You’ve also reported a couple of false assumptions floating around your Board: that somehow male Board members are "role models" for the [male] youth you’re serving, and that somehow male Board members make the organization more credible to funders than it would be if it were a simple gaggle of "ladies who lunch." (Stephen Sondheim doubtless rolls his eyes every time he hears this misuse of his phrase: he was talking about women "lounging in caftans and planning a brunch on their OWN behalf." But it’s a phrase used commonly in nonprofits to denigrate the work of women who plan events, because it’s easier to make fun of them than it is to, say, help them.)
But there’s no reason to think your young male clients give a damn about whether there are men on the Board, though it may well be important for men to provide direct service. If the latter is the case, you should suggest forming a committee of male Board members to recruit male direct-service volunteers. After a couple of months the guys will either embarrass themselves by getting nothing done, or succeed and feel empowered (a favorite nonprofit word) to take on other tasks in the future. Perhaps they look like morons standing next to their women co-chairs because their women co-chairs–fearing to overtax the money supply–never give them anything to do.

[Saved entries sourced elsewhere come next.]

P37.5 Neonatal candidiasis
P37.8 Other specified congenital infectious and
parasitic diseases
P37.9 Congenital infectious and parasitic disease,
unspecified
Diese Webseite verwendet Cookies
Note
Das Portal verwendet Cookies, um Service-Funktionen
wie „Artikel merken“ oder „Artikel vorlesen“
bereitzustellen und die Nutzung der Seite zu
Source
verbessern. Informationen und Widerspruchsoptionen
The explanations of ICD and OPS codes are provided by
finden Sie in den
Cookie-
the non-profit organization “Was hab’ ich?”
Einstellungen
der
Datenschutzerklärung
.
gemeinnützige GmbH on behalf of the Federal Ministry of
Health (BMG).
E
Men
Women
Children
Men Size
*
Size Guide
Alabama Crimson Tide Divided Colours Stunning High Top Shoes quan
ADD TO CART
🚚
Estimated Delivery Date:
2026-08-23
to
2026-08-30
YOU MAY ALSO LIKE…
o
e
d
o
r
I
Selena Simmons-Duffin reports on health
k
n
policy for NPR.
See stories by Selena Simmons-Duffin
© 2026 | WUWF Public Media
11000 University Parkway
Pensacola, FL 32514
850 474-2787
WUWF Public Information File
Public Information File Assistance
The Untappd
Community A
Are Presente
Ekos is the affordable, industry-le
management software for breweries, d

And while it’s probably a good idea to include men on social-service Boards because their absence invites institutional funders to wonder what other aspects of diversity might be missing, there’s nothing to suggest that those funders equate male names on the Board roster with professionalism, or their absence with lack of seriousness. If the agency has professional staff to do its job, that satisfies foundation donors–and if it doesn’t, Board gender balance is not your biggest problem.

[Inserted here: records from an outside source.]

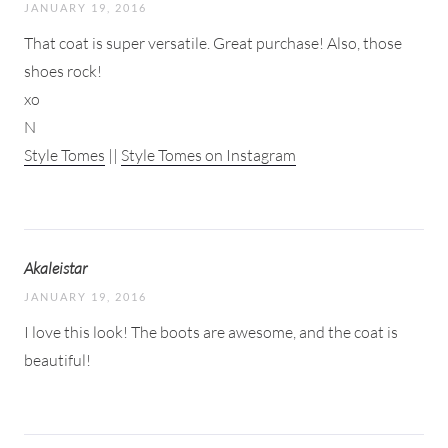
JANUARY 19, 2016
That coat is super versatile. Great purchase! Also, those
shoes rock!
xo
N
Style Tomes
||
Style Tomes on Instagram
Akaleistar
JANUARY 19, 2016
I love this look! The boots are awesome, and the coat is
beautiful!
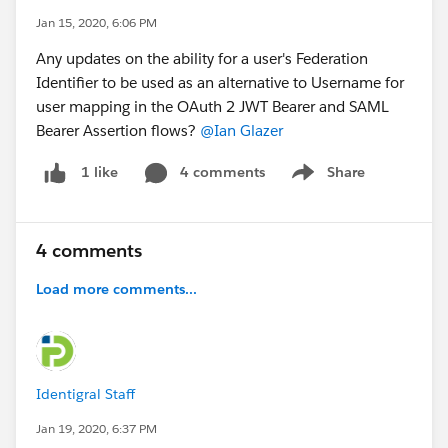
Jan 15, 2020, 6:06 PM
Any updates on the ability for a user's Federation
Identifier to be used as an alternative to Username for
user mapping in the OAuth 2 JWT Bearer and SAML
Bearer Assertion flows?
@Ian Glazer
4 comments
Share
1 like
Show menu
4 comments
Load more comments...
Identigral Staff
Jan 19, 2020, 6:37 PM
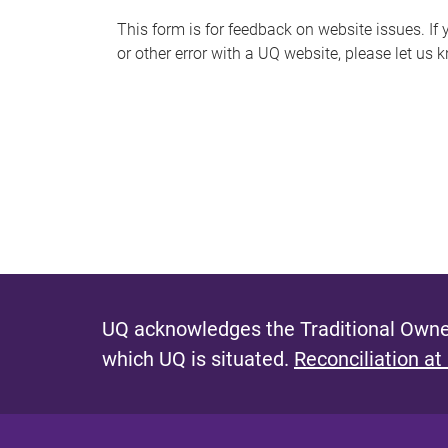
s
This form is for feedback on website issues. If y
or other error with a UQ website, please let us 
m
e
s
s
a
g
e
UQ acknowledges the Traditional Owner
which UQ is situated.
Reconciliation at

Underlying all these issues is a question about Board recruitment. Does the group have a clear statement of Board member expectations? Is it thoroughly explained to prospects during the nomination process? If there is no written statement, it’s a lot easier for some Board members–in your case, the men–to get away with doing less than others. And if it isn’t part of the routine that the Board Development committee goes through with every prospect, then some prospects–in your case, men–will be recruited with the promise that they’ll have to do nothing but "use" their "contacts," a phrase in which neither verb nor noun has been defined–whereupon nothing is just what the new Board member will do.
So let me suggest that you go directly to the Board president and tell her you’ve observed an unequal allocation of responsibility within the Board, and that you think the problem may lie with the messages being sent during Board recruitment. (Note absence of reference to gender. It’s deliberate.) Volunteer to join the Nominating/Board Development/Board Recruitment committee, to write or revise the Statement of Board Member Expectations, and start choosing Board members who are prepared to meet them. You may want to choose men, to reduce their scarcity value and because as soon as you put two or three functional ones on the Board the others will measure up or quit (men respond only to male competitive cues). You will certainly want to choose people who expect to work and who will do what they say they will.
In other words: be the Board you want. The only way to have colleagues you value is to go get them yourself. This may not be a task you covet, but for what it’s worth, Board recruitment is the most important fundraising work an agency ever does. And it won’t matter if a job well done doesn’t elicit acknowledgement from the Board President or Executive Director, because every recruit will be your acolyte (at least for a while) as a result of the process.
But beware! The most effective Board Recruitment/Board Development/Nominating chairs always end up as Board President. As President, you can make sure male Board members aren’t over-valued and under-worked, but being President is a pretty high price to pay to assure that.